Dataset records
--

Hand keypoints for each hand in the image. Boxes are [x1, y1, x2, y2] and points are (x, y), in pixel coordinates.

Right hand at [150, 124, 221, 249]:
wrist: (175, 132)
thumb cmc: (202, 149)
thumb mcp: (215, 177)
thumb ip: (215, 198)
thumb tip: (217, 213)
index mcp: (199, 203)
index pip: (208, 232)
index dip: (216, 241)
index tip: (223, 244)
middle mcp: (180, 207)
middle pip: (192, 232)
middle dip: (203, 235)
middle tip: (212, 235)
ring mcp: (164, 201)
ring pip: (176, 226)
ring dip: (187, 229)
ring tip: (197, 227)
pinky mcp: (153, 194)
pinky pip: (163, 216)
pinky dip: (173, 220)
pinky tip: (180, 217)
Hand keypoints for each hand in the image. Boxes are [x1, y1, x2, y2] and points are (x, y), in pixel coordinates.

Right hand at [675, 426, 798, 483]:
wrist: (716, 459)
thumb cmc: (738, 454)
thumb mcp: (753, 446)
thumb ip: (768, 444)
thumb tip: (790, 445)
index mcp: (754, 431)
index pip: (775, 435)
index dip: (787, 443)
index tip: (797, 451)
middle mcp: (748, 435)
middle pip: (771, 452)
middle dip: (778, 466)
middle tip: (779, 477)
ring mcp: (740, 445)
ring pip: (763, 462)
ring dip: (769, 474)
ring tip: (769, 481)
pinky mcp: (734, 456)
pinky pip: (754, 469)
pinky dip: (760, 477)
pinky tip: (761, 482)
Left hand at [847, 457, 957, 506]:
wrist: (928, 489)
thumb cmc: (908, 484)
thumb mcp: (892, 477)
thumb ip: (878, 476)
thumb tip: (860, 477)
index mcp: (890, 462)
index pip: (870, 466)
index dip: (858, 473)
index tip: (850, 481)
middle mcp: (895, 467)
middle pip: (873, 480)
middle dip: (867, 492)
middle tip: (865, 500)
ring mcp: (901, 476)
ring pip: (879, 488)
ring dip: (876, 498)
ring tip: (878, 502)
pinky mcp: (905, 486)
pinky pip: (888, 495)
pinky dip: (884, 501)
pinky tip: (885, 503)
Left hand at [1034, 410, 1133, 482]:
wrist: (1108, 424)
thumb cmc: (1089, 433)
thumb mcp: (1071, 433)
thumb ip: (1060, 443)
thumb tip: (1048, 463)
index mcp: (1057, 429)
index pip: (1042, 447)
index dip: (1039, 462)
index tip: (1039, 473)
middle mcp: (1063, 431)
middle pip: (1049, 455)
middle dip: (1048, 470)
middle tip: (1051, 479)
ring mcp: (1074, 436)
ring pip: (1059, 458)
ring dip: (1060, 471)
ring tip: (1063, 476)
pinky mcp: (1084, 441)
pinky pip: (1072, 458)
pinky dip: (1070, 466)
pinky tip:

--

(WORK TO BE COMPLETED)
Transcribe each entry word for word.

(TASK SOLUTION)
Hand keypoints for each hand in the image. Boxes are [x1, y1, x2, y2] and points are (x, y), in pixel coordinates.

Right hand at [150, 124, 221, 249]:
wrist: (175, 132)
thumb cmc: (202, 149)
thumb mcp: (215, 177)
thumb ip: (215, 198)
thumb tip: (217, 213)
index mcp: (199, 203)
index pip: (208, 232)
index dip: (216, 241)
index tip: (223, 244)
middle mcp: (180, 207)
middle pip: (192, 232)
middle dip: (203, 235)
middle tip: (212, 235)
ring mcp: (164, 201)
ring pip: (176, 226)
ring dip: (187, 229)
ring tip: (197, 227)
pinky mcp: (153, 194)
pinky pip: (163, 216)
pinky dip: (173, 220)
pinky tip: (180, 217)
Hand keypoints for each hand in the image. Boxes are [x1, y1, x2, y2] and points are (x, y), in pixel coordinates.

Right hand at [675, 426, 798, 483]:
wrist: (716, 459)
thumb cmc: (738, 454)
thumb mcp: (753, 446)
thumb ip: (768, 444)
thumb tip: (790, 445)
index mcp: (754, 431)
index pip: (775, 435)
index dip: (787, 443)
index tip: (797, 451)
middle mcp: (748, 435)
middle pip: (771, 452)
middle dip: (778, 466)
middle tip: (779, 477)
ring mcp: (740, 445)
ring pip: (763, 462)
ring dip: (769, 474)
ring tip: (769, 481)
pinky mcp: (734, 456)
pinky pip: (754, 469)
pinky dip: (760, 477)
pinky tip: (761, 482)
Left hand at [847, 457, 957, 506]:
wrist: (928, 489)
thumb cmc: (908, 484)
thumb mcp: (892, 477)
thumb ip: (878, 476)
thumb tip: (860, 477)
index mcp: (890, 462)
index pip: (870, 466)
index dip: (858, 473)
index tip: (850, 481)
middle mcp: (895, 467)
middle pip: (873, 480)
middle dip: (867, 492)
middle tip: (865, 500)
ring mcp: (901, 476)
ring pip: (879, 488)
ring dip: (876, 498)
ring tip: (878, 502)
pinky mcp: (905, 486)
pinky pip: (888, 495)
pinky dip: (884, 501)
pinky tip: (885, 503)
Left hand at [1034, 410, 1133, 482]:
wrist: (1108, 424)
thumb cmc: (1089, 433)
thumb mcp: (1071, 433)
thumb ip: (1060, 443)
thumb tip: (1048, 463)
index mcp: (1057, 429)
index pip: (1042, 447)
index dip: (1039, 462)
index tip: (1039, 473)
middle mcp: (1063, 431)
middle pip: (1049, 455)
middle dip: (1048, 470)
middle tip: (1051, 479)
ring mcp: (1074, 436)
ring pip: (1059, 458)
ring dip: (1060, 471)
ring tip: (1063, 476)
pinky mcp: (1084, 441)
pinky pip: (1072, 458)
pinky dip: (1070, 466)
pinky tip:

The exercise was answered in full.